Expectation setting, in practice, enhances our interactions with stories. When people don’t like performances, they are functionally saying that they couldn’t hold enough suspension of disbelief throughout the entire story. A story well-liked is one whose world is simple enough to understand that we can allow ourselves to believe, for even a little bit, that the plausability of life falls neatly within. If we cannot relate to the world set forth in the book, in ANY regard, we look for a plothole.

Good plotholes are ones whose presence only shows logical deficits. Bad plotholes expose that the expectations of the world are too malleable, too flexible, too poorly thought out for the depth of the most relatable subquest.

See, a good story allows us to accept that there are things we don’t understand and that the novel will guide us toward some comprehension on them. What the critic essentially said, which may have been all too true, was that The Great Gatsby ultimately has bad instruction. But what my English teacher failed to recognize was that the critique is pointless to high school students with enough senses of self to discern between literature as allegory and literature as guidance.

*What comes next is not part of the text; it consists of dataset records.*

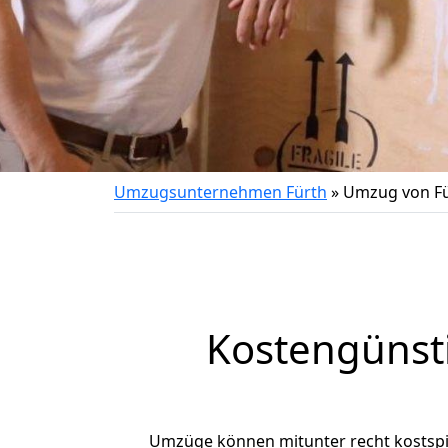
Umzugsunternehmen Fürth
»
Umzug von Fü
Kostengünst
Umzüge können mitunter recht kostspiel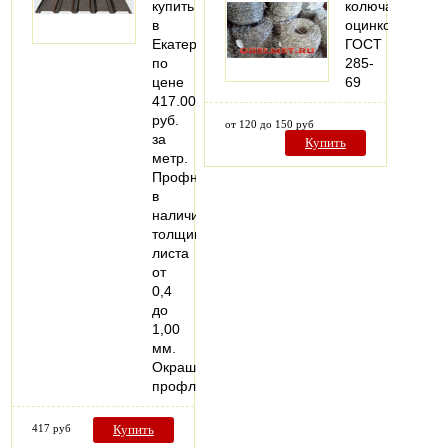
купить
колючая
в
оцинкованная
Екатеринбурге,
ГОСТ
по
285-
цене
69
417.00
руб.
от 120 до 150 руб
за
Купить
метр.
Профнастил
в
наличии,
толщина
листа
от
0,4
до
1,00
мм.
Окрашивание
профлиста…
417 руб
Купить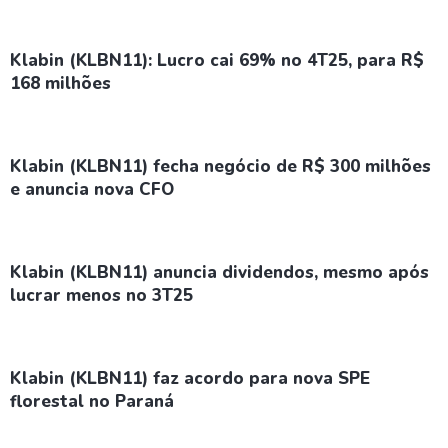
Klabin (KLBN11): Lucro cai 69% no 4T25, para R$
168 milhões
Klabin (KLBN11) fecha negócio de R$ 300 milhões
e anuncia nova CFO
Klabin (KLBN11) anuncia dividendos, mesmo após
lucrar menos no 3T25
Klabin (KLBN11) faz acordo para nova SPE
florestal no Paraná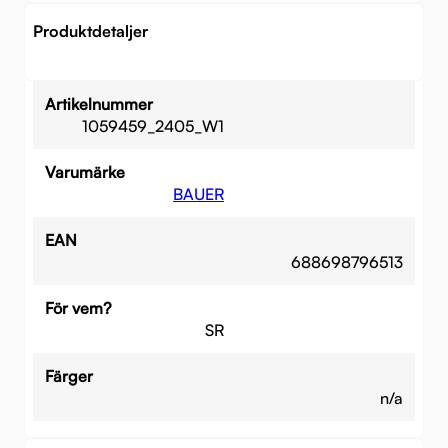
Produktdetaljer
Artikelnummer
1059459_2405_W1
Varumärke
BAUER
EAN
688698796513
För vem?
SR
Färger
n/a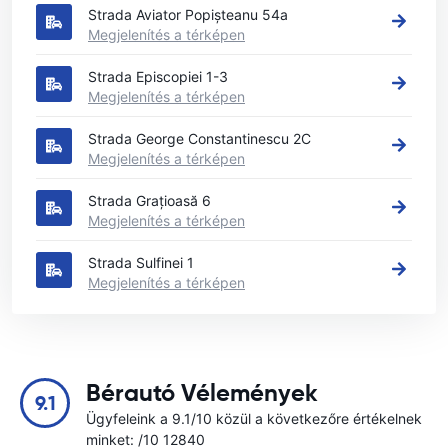
Strada Aviator Popișteanu 54a
Megjelenítés a térképen
Strada Episcopiei 1-3
Megjelenítés a térképen
Strada George Constantinescu 2C
Megjelenítés a térképen
Strada Grațioasă 6
Megjelenítés a térképen
Strada Sulfinei 1
Megjelenítés a térképen
Bérautó Vélemények
9.1
Ügyfeleink a 9.1/10 közül a következőre értékelnek
minket: /10 12840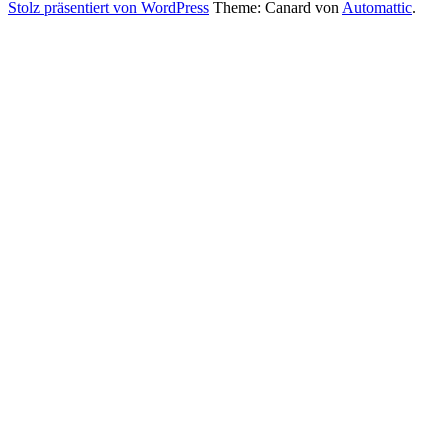
Stolz präsentiert von WordPress
Theme: Canard von
Automattic
.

When we talk to people, we must then be careful to point them toward considering how to get the objective accomplished. Communication is about setting expectations and goals clearly, concisely, and in a way that being heard is demonstrated.

The joke?

In my annoyance of her critique when I was younger, I admitted that my expectations as a reader were that she understood the audience, not that she felt she had to solve a problem that didn’t actually exist to begin with.